(Transcribed page text)
════════
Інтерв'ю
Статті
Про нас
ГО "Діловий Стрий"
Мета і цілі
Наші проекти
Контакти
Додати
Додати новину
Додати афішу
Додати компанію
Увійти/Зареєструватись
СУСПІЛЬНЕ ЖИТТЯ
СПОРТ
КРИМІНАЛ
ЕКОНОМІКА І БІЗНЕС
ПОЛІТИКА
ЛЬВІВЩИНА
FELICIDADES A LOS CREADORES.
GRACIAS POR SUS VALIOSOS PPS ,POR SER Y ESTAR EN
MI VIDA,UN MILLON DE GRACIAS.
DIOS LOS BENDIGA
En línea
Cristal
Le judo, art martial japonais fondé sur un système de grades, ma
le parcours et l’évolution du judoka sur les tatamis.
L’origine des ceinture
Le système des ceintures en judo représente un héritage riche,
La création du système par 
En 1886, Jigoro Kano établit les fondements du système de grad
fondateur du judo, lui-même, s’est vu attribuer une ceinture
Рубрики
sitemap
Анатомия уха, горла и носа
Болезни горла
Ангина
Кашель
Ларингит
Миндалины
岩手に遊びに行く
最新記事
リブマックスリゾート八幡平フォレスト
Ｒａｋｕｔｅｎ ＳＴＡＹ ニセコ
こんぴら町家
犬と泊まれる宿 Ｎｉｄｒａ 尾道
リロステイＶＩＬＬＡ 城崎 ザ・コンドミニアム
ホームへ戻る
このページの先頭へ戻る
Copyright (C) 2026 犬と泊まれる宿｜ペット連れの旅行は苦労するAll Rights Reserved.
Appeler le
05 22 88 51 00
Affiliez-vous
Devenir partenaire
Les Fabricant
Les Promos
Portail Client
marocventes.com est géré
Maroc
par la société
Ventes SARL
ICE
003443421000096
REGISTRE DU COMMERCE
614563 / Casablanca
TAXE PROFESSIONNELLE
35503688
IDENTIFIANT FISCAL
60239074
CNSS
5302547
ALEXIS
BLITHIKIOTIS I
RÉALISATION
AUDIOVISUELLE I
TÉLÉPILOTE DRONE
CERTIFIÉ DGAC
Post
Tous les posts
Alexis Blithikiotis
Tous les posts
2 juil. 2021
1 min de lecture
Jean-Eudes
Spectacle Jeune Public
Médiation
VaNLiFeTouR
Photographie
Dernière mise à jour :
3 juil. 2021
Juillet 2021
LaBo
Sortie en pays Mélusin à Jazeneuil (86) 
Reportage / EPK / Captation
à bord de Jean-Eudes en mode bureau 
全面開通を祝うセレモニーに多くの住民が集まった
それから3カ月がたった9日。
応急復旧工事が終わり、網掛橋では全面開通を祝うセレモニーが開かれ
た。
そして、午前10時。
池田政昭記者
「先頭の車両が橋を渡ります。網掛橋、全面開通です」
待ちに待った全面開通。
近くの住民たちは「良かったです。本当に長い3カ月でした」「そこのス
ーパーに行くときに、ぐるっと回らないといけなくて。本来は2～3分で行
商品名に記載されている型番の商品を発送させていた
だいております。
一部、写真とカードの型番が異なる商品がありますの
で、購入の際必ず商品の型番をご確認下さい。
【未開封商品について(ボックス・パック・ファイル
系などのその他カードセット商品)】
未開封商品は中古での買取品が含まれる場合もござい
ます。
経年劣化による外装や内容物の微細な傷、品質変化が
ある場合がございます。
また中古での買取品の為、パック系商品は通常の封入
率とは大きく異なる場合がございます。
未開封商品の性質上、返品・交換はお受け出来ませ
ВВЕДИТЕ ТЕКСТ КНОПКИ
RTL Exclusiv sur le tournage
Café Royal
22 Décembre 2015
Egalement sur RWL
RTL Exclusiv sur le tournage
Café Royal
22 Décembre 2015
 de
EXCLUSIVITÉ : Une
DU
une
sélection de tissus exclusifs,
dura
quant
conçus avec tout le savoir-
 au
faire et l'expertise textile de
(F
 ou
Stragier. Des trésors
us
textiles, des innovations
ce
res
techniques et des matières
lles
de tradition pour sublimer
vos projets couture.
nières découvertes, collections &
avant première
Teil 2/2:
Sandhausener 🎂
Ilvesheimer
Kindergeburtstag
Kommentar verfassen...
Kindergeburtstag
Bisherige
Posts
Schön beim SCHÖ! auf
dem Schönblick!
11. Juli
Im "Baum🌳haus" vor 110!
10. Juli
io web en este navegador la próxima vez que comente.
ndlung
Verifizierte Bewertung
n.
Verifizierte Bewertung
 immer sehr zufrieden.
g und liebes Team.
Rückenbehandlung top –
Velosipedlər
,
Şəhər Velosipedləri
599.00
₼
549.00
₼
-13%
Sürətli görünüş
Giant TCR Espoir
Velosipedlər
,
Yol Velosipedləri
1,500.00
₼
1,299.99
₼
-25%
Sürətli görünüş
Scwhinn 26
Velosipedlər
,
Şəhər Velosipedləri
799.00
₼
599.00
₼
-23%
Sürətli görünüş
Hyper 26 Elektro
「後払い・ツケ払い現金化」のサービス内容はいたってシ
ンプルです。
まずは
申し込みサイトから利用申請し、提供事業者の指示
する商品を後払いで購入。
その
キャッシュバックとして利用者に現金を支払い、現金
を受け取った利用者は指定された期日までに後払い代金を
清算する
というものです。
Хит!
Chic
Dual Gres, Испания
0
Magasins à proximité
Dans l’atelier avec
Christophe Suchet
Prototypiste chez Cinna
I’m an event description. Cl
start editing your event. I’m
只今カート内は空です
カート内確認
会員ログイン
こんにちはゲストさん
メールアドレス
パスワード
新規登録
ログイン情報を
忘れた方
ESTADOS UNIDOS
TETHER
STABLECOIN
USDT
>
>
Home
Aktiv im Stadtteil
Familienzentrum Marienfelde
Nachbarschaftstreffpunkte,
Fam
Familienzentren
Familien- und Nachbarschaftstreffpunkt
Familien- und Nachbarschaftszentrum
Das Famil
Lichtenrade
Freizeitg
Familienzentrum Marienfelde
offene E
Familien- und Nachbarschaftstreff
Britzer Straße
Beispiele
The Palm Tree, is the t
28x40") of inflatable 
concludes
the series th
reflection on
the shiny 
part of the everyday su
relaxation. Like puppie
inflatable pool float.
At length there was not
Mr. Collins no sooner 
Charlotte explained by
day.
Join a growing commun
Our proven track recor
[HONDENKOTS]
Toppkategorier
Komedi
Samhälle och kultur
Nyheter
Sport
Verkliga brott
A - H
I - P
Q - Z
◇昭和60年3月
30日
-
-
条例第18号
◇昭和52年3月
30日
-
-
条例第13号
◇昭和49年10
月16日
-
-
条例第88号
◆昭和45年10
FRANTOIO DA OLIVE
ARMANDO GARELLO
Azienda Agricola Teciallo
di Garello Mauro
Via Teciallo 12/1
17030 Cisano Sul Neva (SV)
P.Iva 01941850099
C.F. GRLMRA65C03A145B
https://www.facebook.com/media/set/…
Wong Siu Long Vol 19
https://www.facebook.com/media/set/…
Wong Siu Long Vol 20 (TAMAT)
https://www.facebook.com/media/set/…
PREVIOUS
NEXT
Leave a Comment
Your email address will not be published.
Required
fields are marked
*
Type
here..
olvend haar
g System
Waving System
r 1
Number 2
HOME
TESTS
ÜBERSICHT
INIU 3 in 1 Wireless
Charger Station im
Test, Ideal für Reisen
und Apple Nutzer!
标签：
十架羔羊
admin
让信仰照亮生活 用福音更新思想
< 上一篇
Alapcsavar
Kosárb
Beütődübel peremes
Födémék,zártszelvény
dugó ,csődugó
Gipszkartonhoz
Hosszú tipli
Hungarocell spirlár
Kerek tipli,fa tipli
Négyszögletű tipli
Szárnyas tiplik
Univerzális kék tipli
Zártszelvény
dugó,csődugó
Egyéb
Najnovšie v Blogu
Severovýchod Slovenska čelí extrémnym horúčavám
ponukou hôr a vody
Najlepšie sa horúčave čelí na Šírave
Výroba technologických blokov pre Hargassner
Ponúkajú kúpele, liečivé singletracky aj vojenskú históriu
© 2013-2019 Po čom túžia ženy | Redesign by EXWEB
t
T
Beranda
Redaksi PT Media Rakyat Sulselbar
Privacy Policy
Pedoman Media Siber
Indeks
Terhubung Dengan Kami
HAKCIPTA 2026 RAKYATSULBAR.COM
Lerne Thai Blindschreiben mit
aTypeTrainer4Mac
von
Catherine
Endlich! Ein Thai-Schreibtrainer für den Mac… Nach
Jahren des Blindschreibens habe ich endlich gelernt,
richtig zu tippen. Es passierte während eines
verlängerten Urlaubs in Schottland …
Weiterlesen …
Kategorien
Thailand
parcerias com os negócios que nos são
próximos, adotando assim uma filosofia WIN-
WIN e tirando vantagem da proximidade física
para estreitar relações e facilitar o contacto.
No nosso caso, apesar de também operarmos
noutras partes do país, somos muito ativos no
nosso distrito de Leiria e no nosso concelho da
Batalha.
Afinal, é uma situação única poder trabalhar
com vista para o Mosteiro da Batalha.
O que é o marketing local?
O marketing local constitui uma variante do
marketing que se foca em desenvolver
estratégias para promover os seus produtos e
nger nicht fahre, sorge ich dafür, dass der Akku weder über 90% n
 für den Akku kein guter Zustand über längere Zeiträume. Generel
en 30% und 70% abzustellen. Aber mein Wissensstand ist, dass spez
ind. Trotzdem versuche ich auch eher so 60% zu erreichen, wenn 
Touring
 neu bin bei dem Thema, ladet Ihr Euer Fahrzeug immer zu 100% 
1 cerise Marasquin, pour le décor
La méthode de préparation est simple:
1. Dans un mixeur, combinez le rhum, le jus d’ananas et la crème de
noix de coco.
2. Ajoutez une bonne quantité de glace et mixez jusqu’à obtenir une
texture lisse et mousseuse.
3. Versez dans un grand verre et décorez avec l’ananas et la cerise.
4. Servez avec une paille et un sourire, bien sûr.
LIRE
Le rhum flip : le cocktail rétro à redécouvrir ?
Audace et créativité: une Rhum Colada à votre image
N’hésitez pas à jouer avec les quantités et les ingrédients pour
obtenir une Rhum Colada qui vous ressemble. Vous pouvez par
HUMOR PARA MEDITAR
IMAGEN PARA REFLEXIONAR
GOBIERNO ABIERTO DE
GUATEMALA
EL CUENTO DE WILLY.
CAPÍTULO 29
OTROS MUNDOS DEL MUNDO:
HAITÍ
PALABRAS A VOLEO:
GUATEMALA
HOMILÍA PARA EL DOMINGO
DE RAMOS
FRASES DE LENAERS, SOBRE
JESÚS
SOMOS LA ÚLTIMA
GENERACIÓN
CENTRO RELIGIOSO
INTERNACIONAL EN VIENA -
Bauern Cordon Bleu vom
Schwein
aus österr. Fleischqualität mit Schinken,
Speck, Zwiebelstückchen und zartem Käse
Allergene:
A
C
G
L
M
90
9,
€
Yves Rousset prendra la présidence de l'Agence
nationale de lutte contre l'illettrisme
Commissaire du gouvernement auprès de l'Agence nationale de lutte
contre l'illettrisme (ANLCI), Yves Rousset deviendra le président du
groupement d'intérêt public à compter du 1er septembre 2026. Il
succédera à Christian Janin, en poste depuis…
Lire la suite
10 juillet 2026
════════
_Exercise directions_
Reproduce everything from the start of the records down to the line containing "近くの住民たちは「良かったです。本当に長い3カ月でした」「そこのス", changing "Casablanca" to "Rabat" and leaving every other part unaltered.

_Result for this exercise_
Інтерв'ю
Статті
Про нас
ГО "Діловий Стрий"
Мета і цілі
Наші проекти
Контакти
Додати
Додати новину
Додати афішу
Додати компанію
Увійти/Зареєструватись
СУСПІЛЬНЕ ЖИТТЯ
СПОРТ
КРИМІНАЛ
ЕКОНОМІКА І БІЗНЕС
ПОЛІТИКА
ЛЬВІВЩИНА
FELICIDADES A LOS CREADORES.
GRACIAS POR SUS VALIOSOS PPS ,POR SER Y ESTAR EN
MI VIDA,UN MILLON DE GRACIAS.
DIOS LOS BENDIGA
En línea
Cristal
Le judo, art martial japonais fondé sur un système de grades, ma
le parcours et l’évolution du judoka sur les tatamis.
L’origine des ceinture
Le système des ceintures en judo représente un héritage riche,
La création du système par 
En 1886, Jigoro Kano établit les fondements du système de grad
fondateur du judo, lui-même, s’est vu attribuer une ceinture
Рубрики
sitemap
Анатомия уха, горла и носа
Болезни горла
Ангина
Кашель
Ларингит
Миндалины
岩手に遊びに行く
最新記事
リブマックスリゾート八幡平フォレスト
Ｒａｋｕｔｅｎ ＳＴＡＹ ニセコ
こんぴら町家
犬と泊まれる宿 Ｎｉｄｒａ 尾道
リロステイＶＩＬＬＡ 城崎 ザ・コンドミニアム
ホームへ戻る
このページの先頭へ戻る
Copyright (C) 2026 犬と泊まれる宿｜ペット連れの旅行は苦労するAll Rights Reserved.
Appeler le
05 22 88 51 00
Affiliez-vous
Devenir partenaire
Les Fabricant
Les Promos
Portail Client
marocventes.com est géré
Maroc
par la société
Ventes SARL
ICE
003443421000096
REGISTRE DU COMMERCE
614563 / Rabat
TAXE PROFESSIONNELLE
35503688
IDENTIFIANT FISCAL
60239074
CNSS
5302547
ALEXIS
BLITHIKIOTIS I
RÉALISATION
AUDIOVISUELLE I
TÉLÉPILOTE DRONE
CERTIFIÉ DGAC
Post
Tous les posts
Alexis Blithikiotis
Tous les posts
2 juil. 2021
1 min de lecture
Jean-Eudes
Spectacle Jeune Public
Médiation
VaNLiFeTouR
Photographie
Dernière mise à jour :
3 juil. 2021
Juillet 2021
LaBo
Sortie en pays Mélusin à Jazeneuil (86) 
Reportage / EPK / Captation
à bord de Jean-Eudes en mode bureau 
全面開通を祝うセレモニーに多くの住民が集まった
それから3カ月がたった9日。
応急復旧工事が終わり、網掛橋では全面開通を祝うセレモニーが開かれ
た。
そして、午前10時。
池田政昭記者
「先頭の車両が橋を渡ります。網掛橋、全面開通です」
待ちに待った全面開通。
近くの住民たちは「良かったです。本当に長い3カ月でした」「そこのス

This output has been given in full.